**YOUR GOAL**
What you return must match the records exactly, except that the pictures are gone.

**SOURCE MATERIAL**

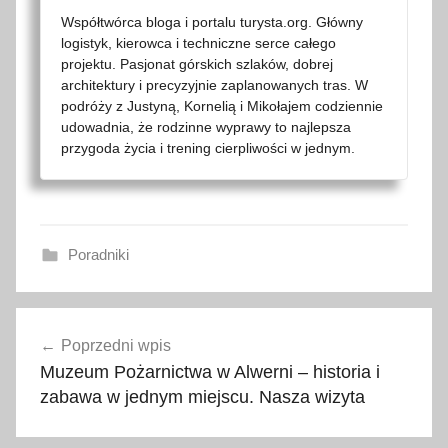
Współtwórca bloga i portalu turysta.org. Główny
logistyk, kierowca i techniczne serce całego
projektu. Pasjonat górskich szlaków, dobrej
architektury i precyzyjnie zaplanowanych tras. W
podróży z Justyną, Kornelią i Mikołajem codziennie
udowadnia, że rodzinne wyprawy to najlepsza
przygoda życia i trening cierpliwości w jednym.
Poradniki
2
Nawigacja
0
Poprzedni wpis
wpisu
2
Muzeum Pożarnictwa w Alwerni – historia i
2
zabawa w jednym miejscu. Nasza wizyta
,
d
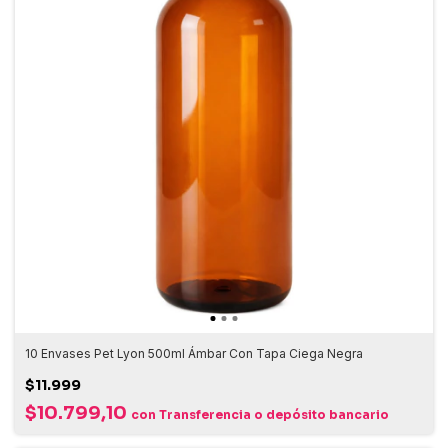
10 Envases Pet Lyon 500ml Ámbar Con Tapa Ciega Negra
$11.999
$10.799,10
con
Transferencia o depósito bancario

**ANSWER SECTION**
Współtwórca bloga i portalu turysta.org. Główny
logistyk, kierowca i techniczne serce całego
projektu. Pasjonat górskich szlaków, dobrej
architektury i precyzyjnie zaplanowanych tras. W
podróży z Justyną, Kornelią i Mikołajem codziennie
udowadnia, że rodzinne wyprawy to najlepsza
przygoda życia i trening cierpliwości w jednym.
Poradniki
2
Nawigacja
0
Poprzedni wpis
wpisu
2
Muzeum Pożarnictwa w Alwerni – historia i
2
zabawa w jednym miejscu. Nasza wizyta
,
d
10 Envases Pet Lyon 500ml Ámbar Con Tapa Ciega Negra
$11.999
$10.799,10
con
Transferencia o depósito bancario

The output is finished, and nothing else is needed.